*** Given records Section Begins ***

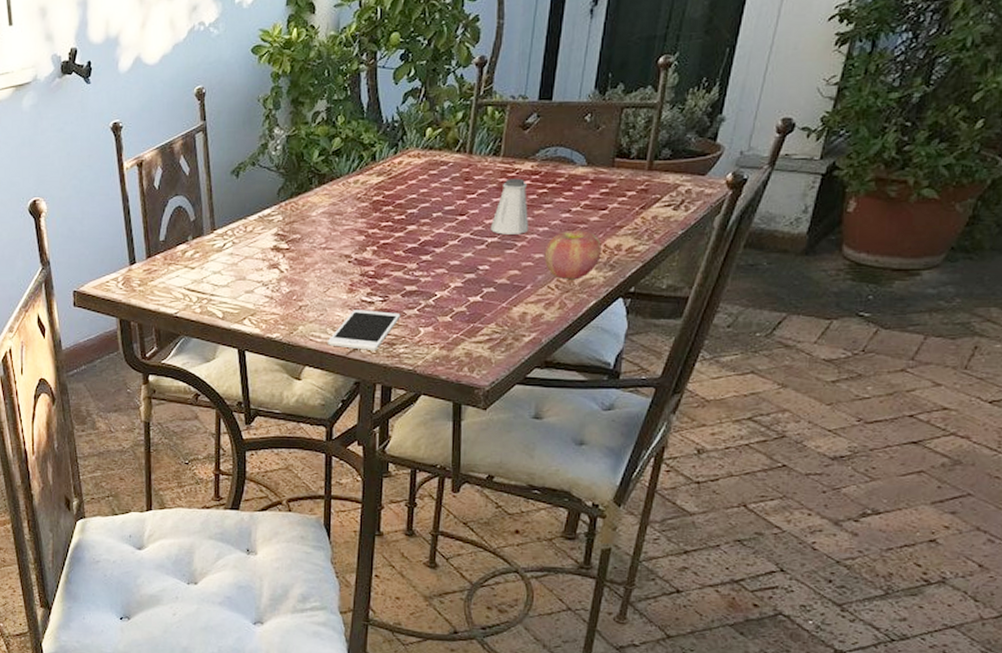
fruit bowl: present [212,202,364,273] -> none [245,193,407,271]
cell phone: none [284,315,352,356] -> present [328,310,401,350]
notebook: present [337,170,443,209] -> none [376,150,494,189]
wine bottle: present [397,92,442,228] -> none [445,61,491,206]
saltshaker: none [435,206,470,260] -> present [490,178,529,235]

*** Given records Section Ends ***

▸ To do: All of the data must be repeated exactly, except for the pictures.

▸ Output of the exercise:
fruit bowl: present [212,202,364,273] -> none [245,193,407,271]
cell phone: none [284,315,352,356] -> present [328,310,401,350]
notebook: present [337,170,443,209] -> none [376,150,494,189]
wine bottle: present [397,92,442,228] -> none [445,61,491,206]
saltshaker: none [435,206,470,260] -> present [490,178,529,235]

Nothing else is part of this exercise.